Depois da Pax RomanaEm torno do Mediterrâneo, começou uma espécie de 'globalização do consumo', juntamente com uma 'realocação da produção' de matérias-primas. Durante o Império, os romanos costumavam beber muito vinho da Gália, de Creta e de Chipre. Os ricos bebiam vinhos caros da Campânia e consumiam azeite da Andaluzia, gostavam também do mel grego e principalmente do garum, um tempero da África, do Mediterrâneo oriental, de Portugal ou mesmo da vizinha Pompeia. O pão que se consumia diariamente e era importado, feito com os grãos trazidos em grandes navios da África e do Egito, era muito valorizado.

A exposição mostra as diferentes soluções que os romanos adotaram para garantir o abastecimento alimentar, por transporte terrestre e especialmente por transporte marítimo. Além desse aspecto, a mostra mostra a distribuição de alimentos entre as diferentes classes sociais em dois sítios simbólicos: Roma, a maior e mais populosa cidade antiga, e a região do Vesúvio, com destaque para Pompéia, Ercolano e Oplontis.

Durante o período entre o reinado de Augusto e o de Constantino (27 AC-37 DC) Roma era uma cidade com cerca de um milhão de habitantes, centro de um Império que, segundo as estimativas modernas, tinha uma população entre 50 e 60 milhões de habitantes. Nenhuma cidade jamais atingiu um tamanho tão grande até a revolução industrial.
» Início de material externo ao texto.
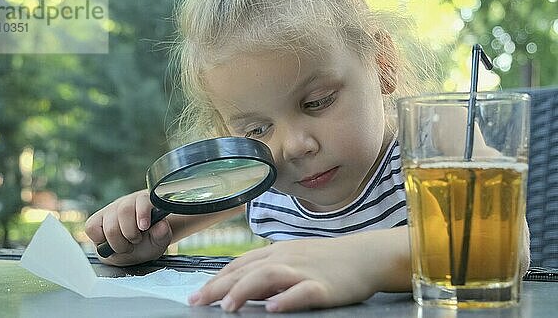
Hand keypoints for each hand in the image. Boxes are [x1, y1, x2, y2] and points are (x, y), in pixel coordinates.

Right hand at [85, 190, 172, 265]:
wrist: (134, 247)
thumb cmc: (147, 241)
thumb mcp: (159, 241)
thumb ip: (162, 235)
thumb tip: (162, 226)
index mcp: (145, 203)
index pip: (142, 200)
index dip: (142, 213)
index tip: (144, 227)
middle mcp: (127, 203)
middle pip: (124, 211)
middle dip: (130, 233)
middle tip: (135, 242)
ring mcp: (110, 210)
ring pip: (109, 223)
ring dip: (118, 241)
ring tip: (125, 245)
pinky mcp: (95, 220)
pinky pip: (92, 228)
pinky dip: (100, 239)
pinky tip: (110, 242)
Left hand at [188, 227, 410, 311]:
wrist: (364, 255)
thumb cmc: (326, 259)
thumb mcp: (293, 259)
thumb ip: (268, 271)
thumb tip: (242, 287)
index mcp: (276, 253)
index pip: (239, 265)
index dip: (216, 280)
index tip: (197, 295)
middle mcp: (285, 258)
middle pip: (246, 270)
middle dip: (219, 287)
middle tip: (198, 303)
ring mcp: (304, 271)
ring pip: (268, 276)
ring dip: (244, 291)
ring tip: (227, 307)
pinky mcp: (323, 286)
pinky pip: (302, 292)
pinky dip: (286, 299)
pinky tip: (272, 308)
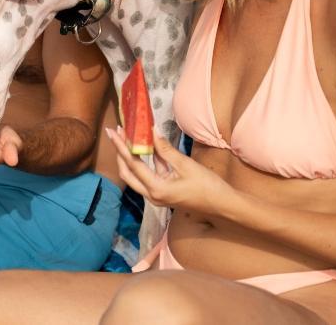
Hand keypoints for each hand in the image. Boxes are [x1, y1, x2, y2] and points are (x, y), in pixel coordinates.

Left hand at [105, 127, 234, 215]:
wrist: (223, 204)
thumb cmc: (207, 186)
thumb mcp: (185, 165)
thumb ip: (165, 149)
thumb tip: (151, 130)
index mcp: (156, 189)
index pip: (132, 164)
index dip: (121, 146)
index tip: (113, 131)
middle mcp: (152, 195)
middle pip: (128, 172)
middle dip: (120, 152)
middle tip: (117, 132)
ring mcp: (157, 195)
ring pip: (136, 174)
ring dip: (132, 156)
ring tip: (128, 135)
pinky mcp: (163, 192)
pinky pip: (150, 175)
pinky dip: (147, 161)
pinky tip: (147, 145)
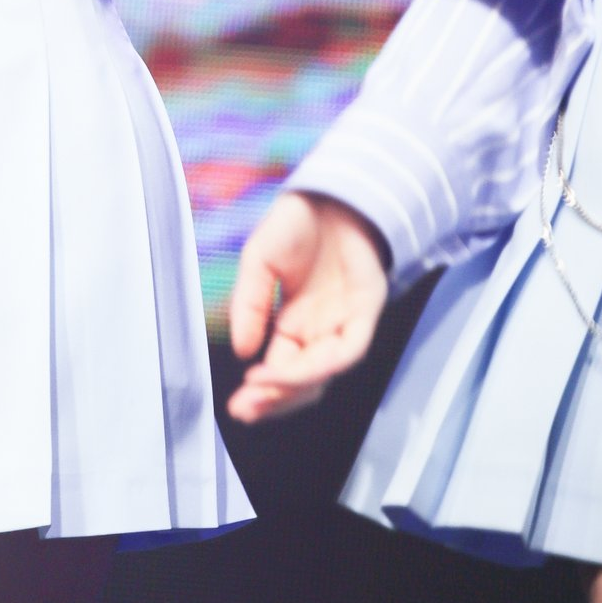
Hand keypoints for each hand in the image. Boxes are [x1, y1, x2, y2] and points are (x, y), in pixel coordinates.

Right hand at [226, 192, 388, 424]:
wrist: (330, 192)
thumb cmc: (295, 224)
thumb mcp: (258, 263)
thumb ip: (249, 306)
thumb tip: (241, 351)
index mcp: (295, 323)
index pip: (280, 368)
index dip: (260, 390)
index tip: (235, 404)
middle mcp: (320, 332)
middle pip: (302, 382)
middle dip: (273, 400)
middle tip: (244, 409)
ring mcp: (345, 324)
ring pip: (323, 373)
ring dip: (292, 387)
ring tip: (260, 390)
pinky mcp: (366, 313)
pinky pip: (347, 350)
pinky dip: (319, 365)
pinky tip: (288, 368)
Alimentar uma cidade como Roma, com uma população tão grande, principalmente com trigo, era responsabilidade direta dos imperadores.

No final da República, o trigo consumido em Roma veio da África, Sicília e Sardenha. A conquista do Egito mudou a situação, a partir daí mudou a política agrícola de Roma. Durante o Império, grande parte do consumo de Roma foi coberto em quase dois terços pelas províncias africanas, que hoje correspondem à Tunísia e à Argélia, e o outro terço foi coberto pelo Egito.

O resultado foi uma produção subcontratada de trigo e formas de consumo pode ser considerada uma forma de ‘globalização’ pela primeira vez na história. Tudo isto graças a uma administração eficiente do Estado que, por um lado, promove o comércio livre e, por outro, poupa o trigo e garante o seu transporte através do Mediterrâneo.

A exposição pode ser vista no Museu Ara Pacis em Roma até 15 de novembro.


Vídeo: Cidade de Roma na Antiguidade


Comentários:

  1. Daxton

    Olá pessoal! O que você escreveu aqui? Parece que as pessoas da casa amarela estiveram aqui.

  2. Tigris

    Você não vai fazer isso.

  3. Samudal

    Eu acho que você está errado. Envie-me um e-mail para PM, vamos discutir.

  4. Menhalom

    Muito certo! Essa é uma boa ideia. Eu te ajudo.